Say you’re running a small business and you want to do right by your employees. You want to pay a good wage, offer good health care benefits, support worklife balance. But you’re swimming in an ecological niche where most of your competitors pay crappy wages and no benefits. Treating your employees better would give you a small advantage — turnover is less, and more dedicated, skilled employees tend to gravitate to your shop. But in your niche cost is king, and this advantage is overwhelmed by the costs of treating your employees well. If you live by your values, your business will die.
Right now, the deck is stacked against you. What if we turned it around — tweaked the ecosystem so the rules favored your values? In short, we could follow Principle #2: Stack the Deck in Favor of the “Good Guys.”
Sometimes Stacking the Deck is about just giving good folks a small edge — offering tax credits for businesses that offer certain benefits, creating a fast approval track for developers who’re creating a Smart Growth development. This approach has the advantage that it’s not dictating outcomes — nudging, if you will.
But sometimes nudging isn’t enough.
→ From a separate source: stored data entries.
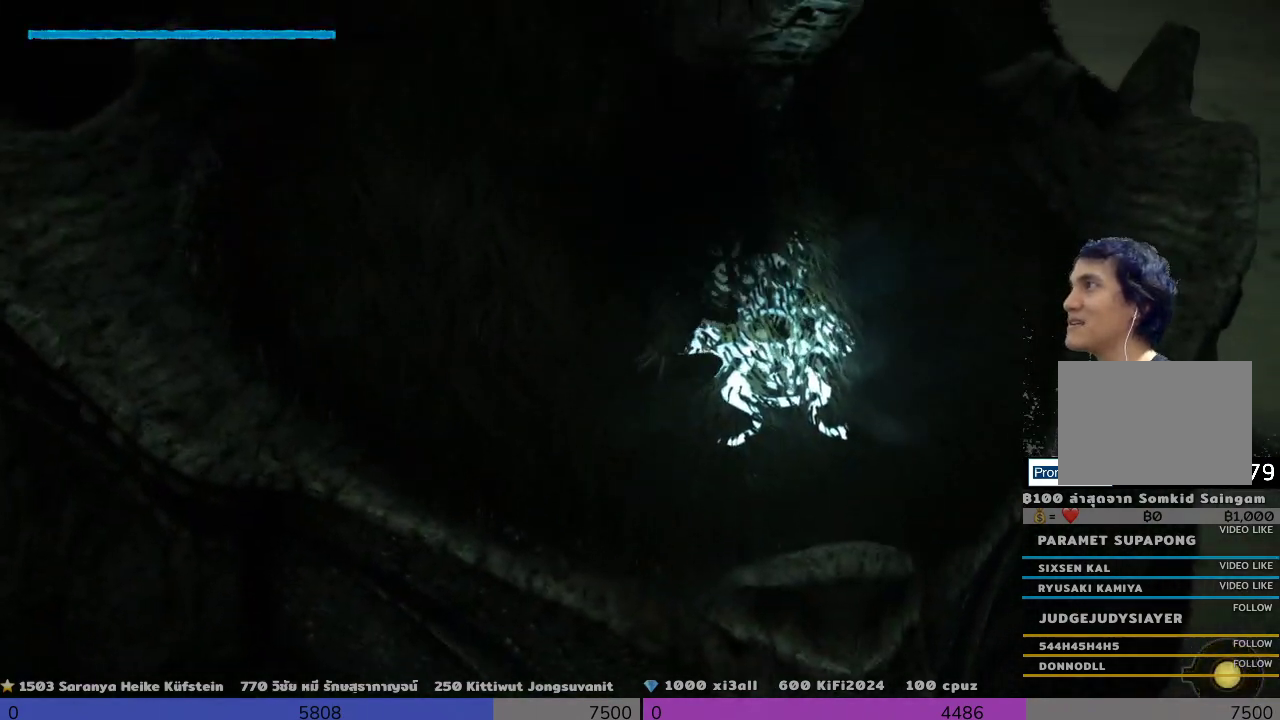
{"buttons": ["R2"], "left_stick": "down-right", "right_stick": "center", "events": [[500, "left_stick", "down-right"]]}
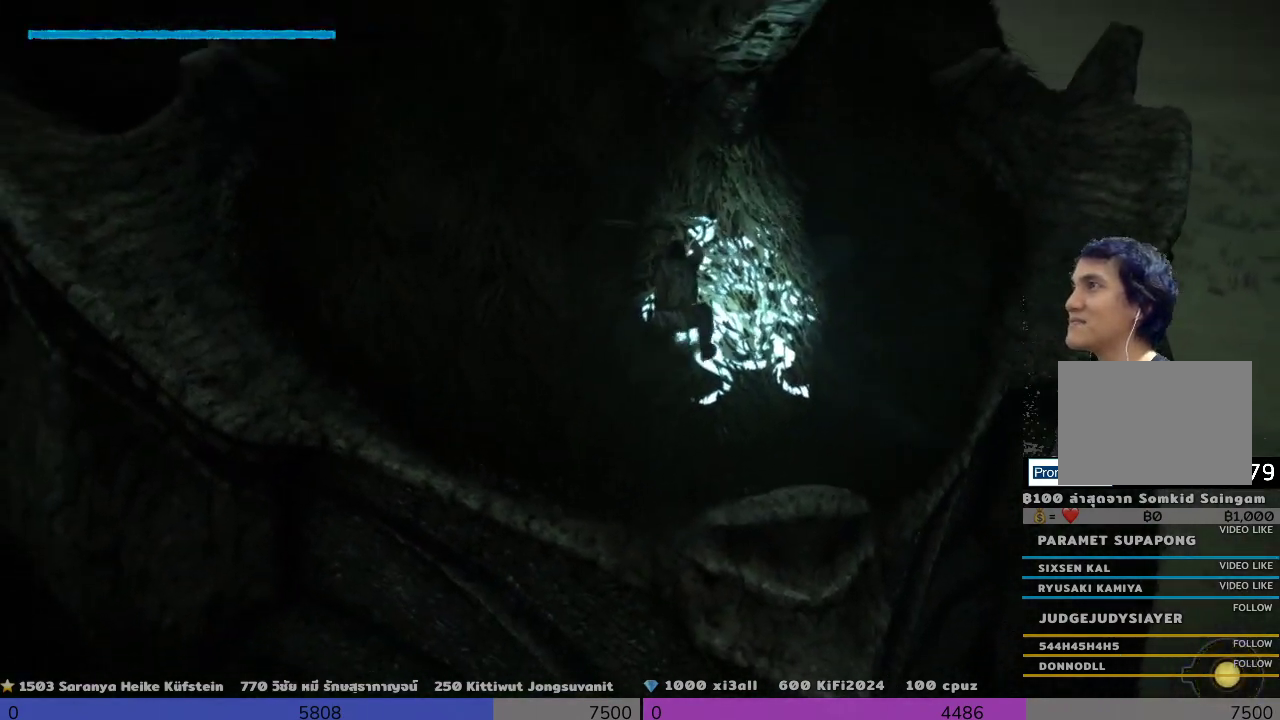
{"buttons": ["R2"], "left_stick": "down-right", "right_stick": "center", "events": []}
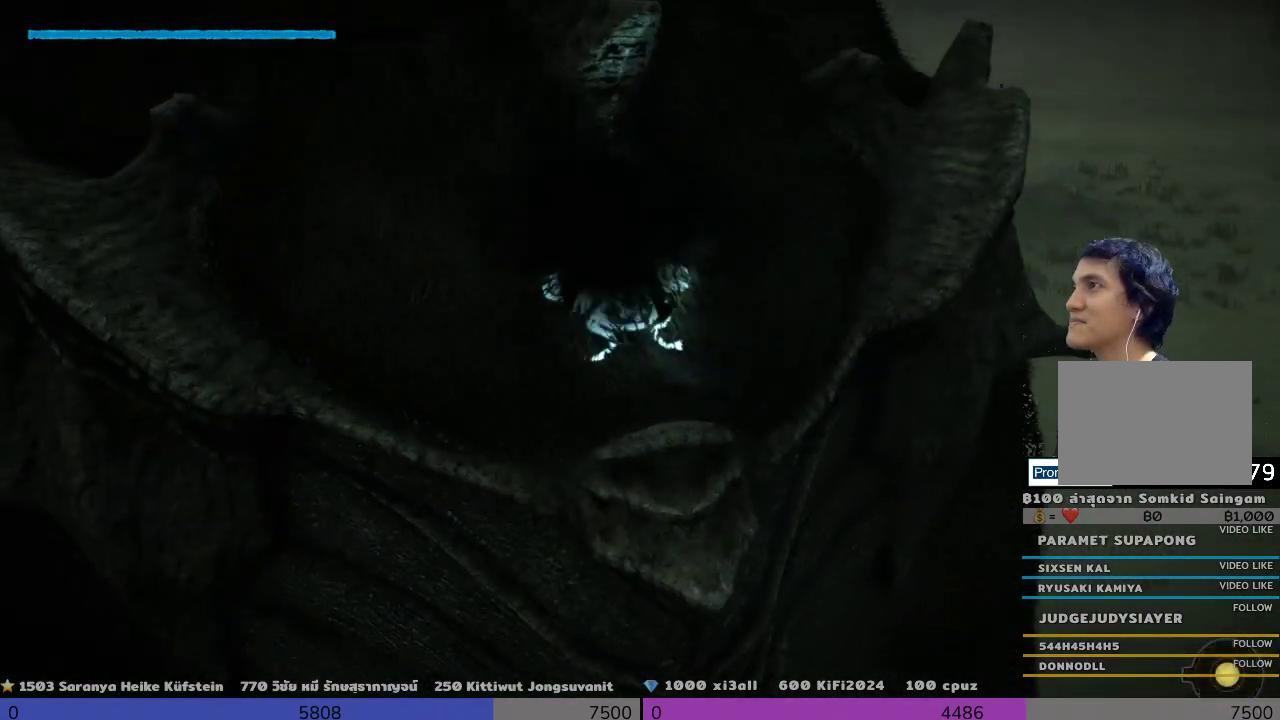
{"buttons": ["R2"], "left_stick": "center", "right_stick": "center", "events": [[167, "left_stick", "center"]]}
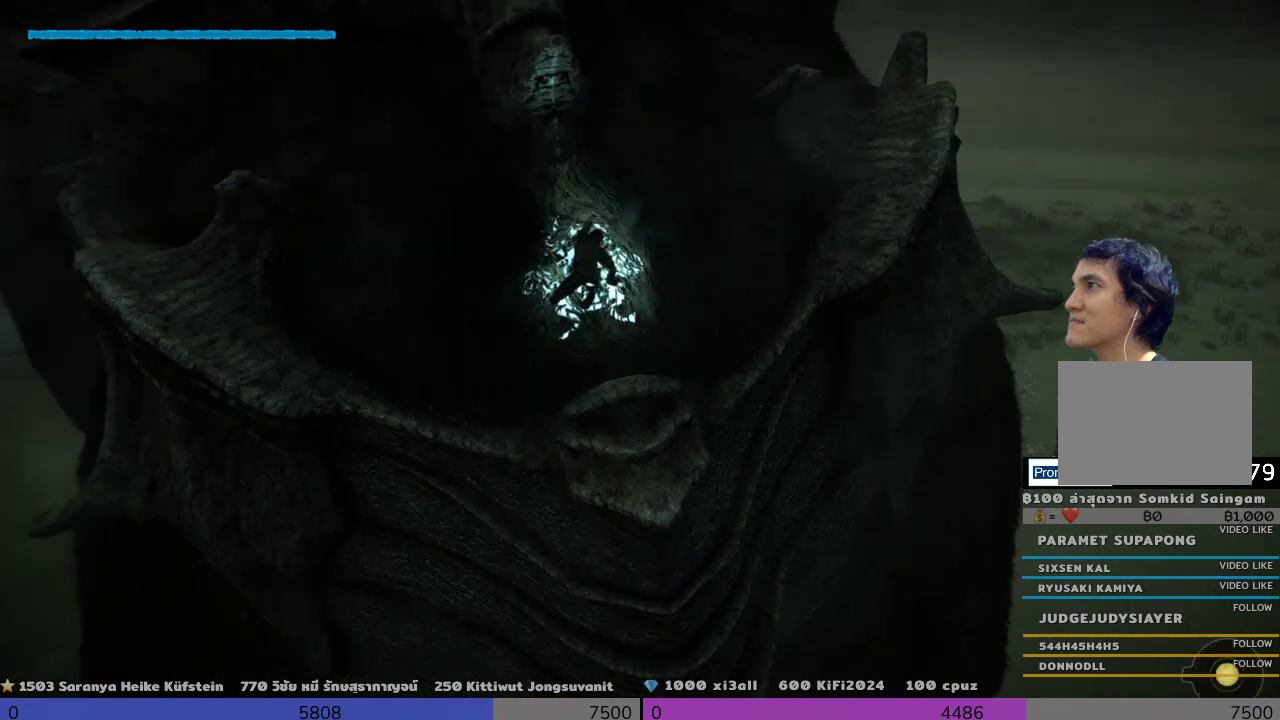
{"buttons": ["R2"], "left_stick": "center", "right_stick": "center", "events": []}
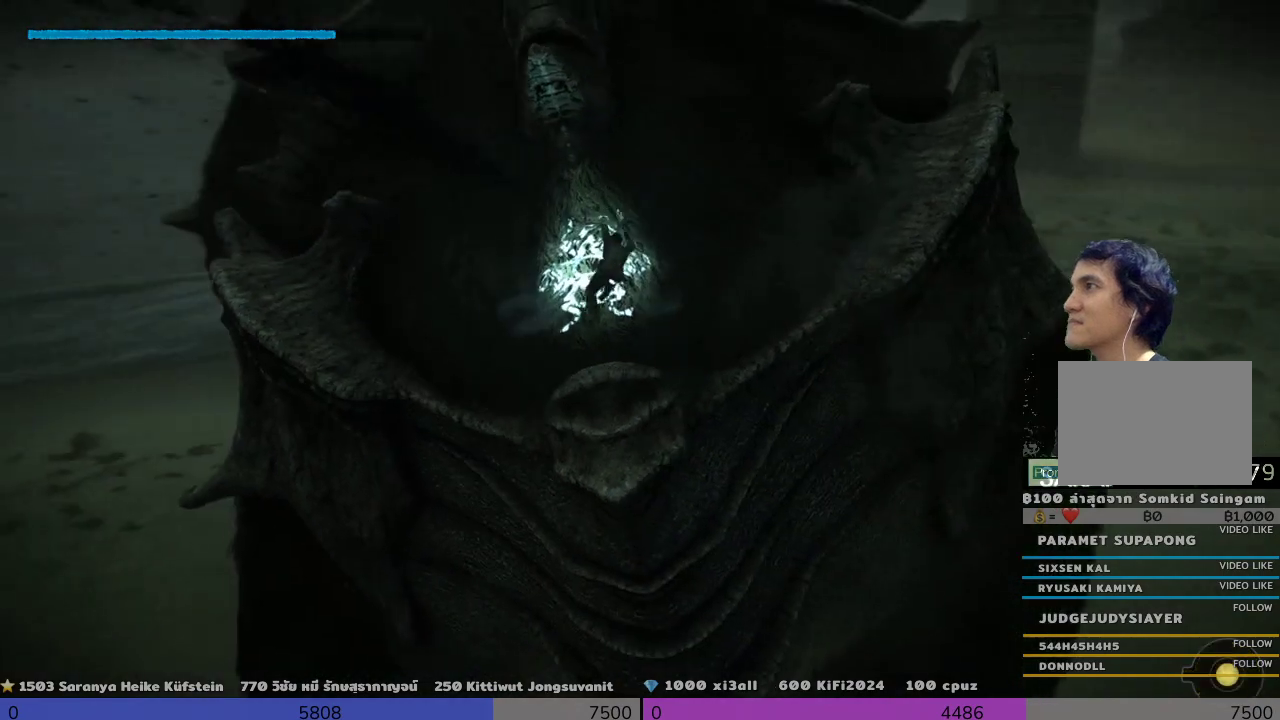
{"buttons": ["R2"], "left_stick": "center", "right_stick": "center", "events": []}
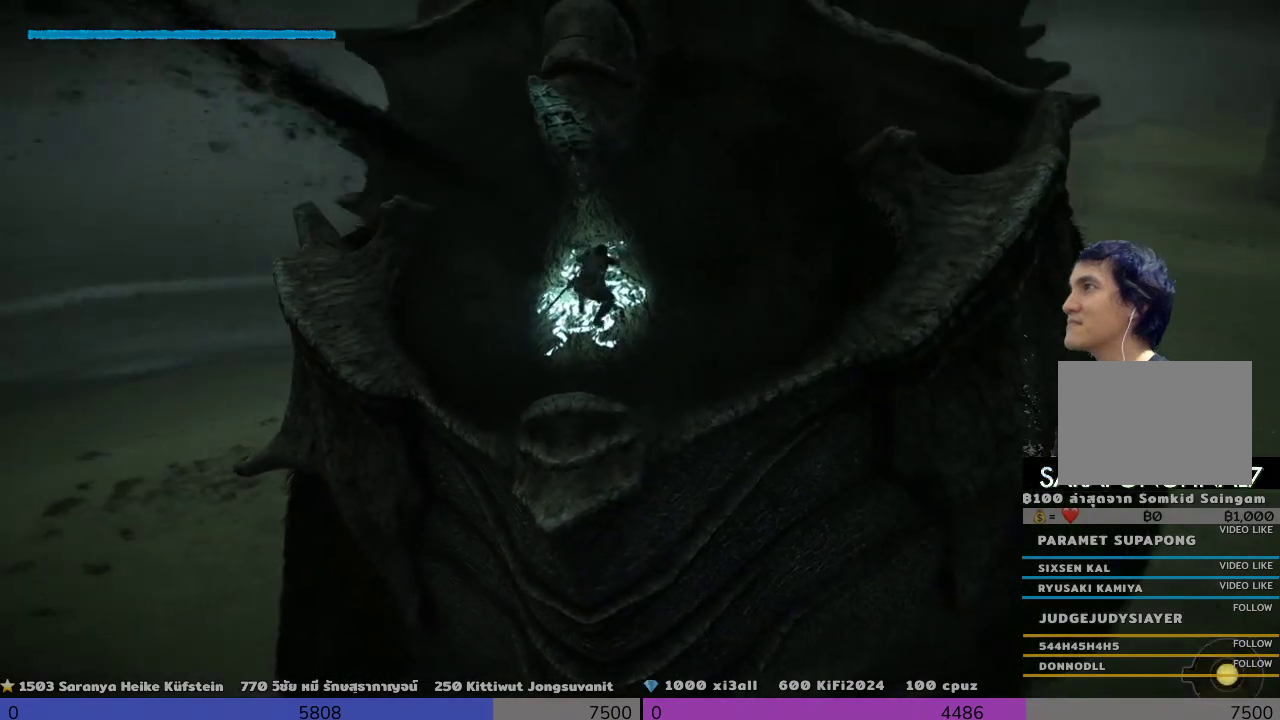
{"buttons": ["R2"], "left_stick": "center", "right_stick": "center", "events": []}
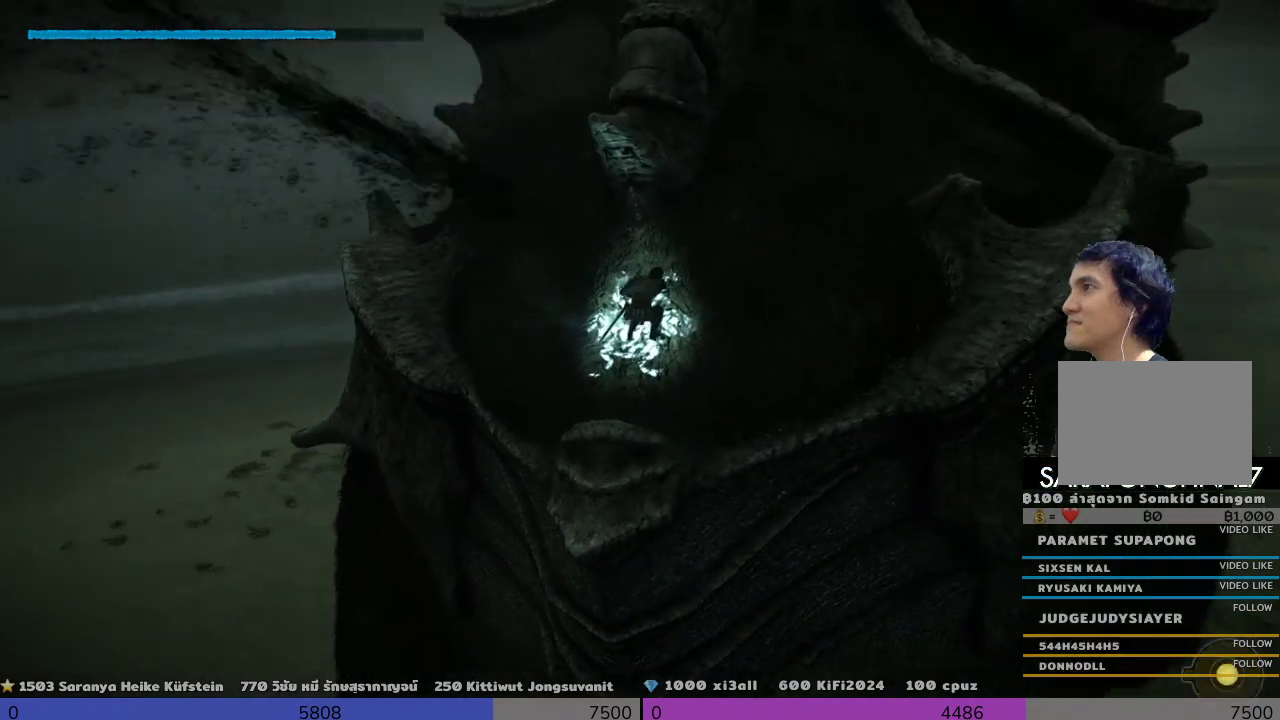
{"buttons": ["R2"], "left_stick": "center", "right_stick": "center", "events": []}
If we want an ecosystem in which offering good health care benefits or good wages isn’t a death sentence for your small business, we’re going to need to reshape the ecosystem so competing by treating workers like crap isn’t an option.
Reshaping the ecosystem doesn’t always mean using the government. I used to work at a union that was helping workers organize low-wage small service businesses in a city. One of the interesting things I learned working on the campaign was that once in a while a small business owner would admit — privately — they were happy about the union drive. They wanted to pay their workers a living wage. But so long as their competitors could pay abysmal wages, they’d lose every contract if they followed their values. If the workers won a citywide master contract, the small business owners could stop competing based on how crappily they treated their workers and start competing on quality of service.
Stacking the Deck doesn’t ask for the impossible. In keeping with Principle #1 — We Can’t Control the Economy — it tries to be sensitive to the realities that organizations face. If small businesses in an ecological niche can’t afford the current cost of health care benefits, we can’t just insist they pay for it. Either we need to reshape the healthcare ecosystem so small businesses can comfortably afford it, or we need to reshape the ecosystem so everyone gets high quality, affordable healthcare and they don’t get it through their job.
And Stacking the Deck isn’t a panacea. We can’t magically create a world where the Good Guys always win. But here and there, we can do what we can to give them a leg up.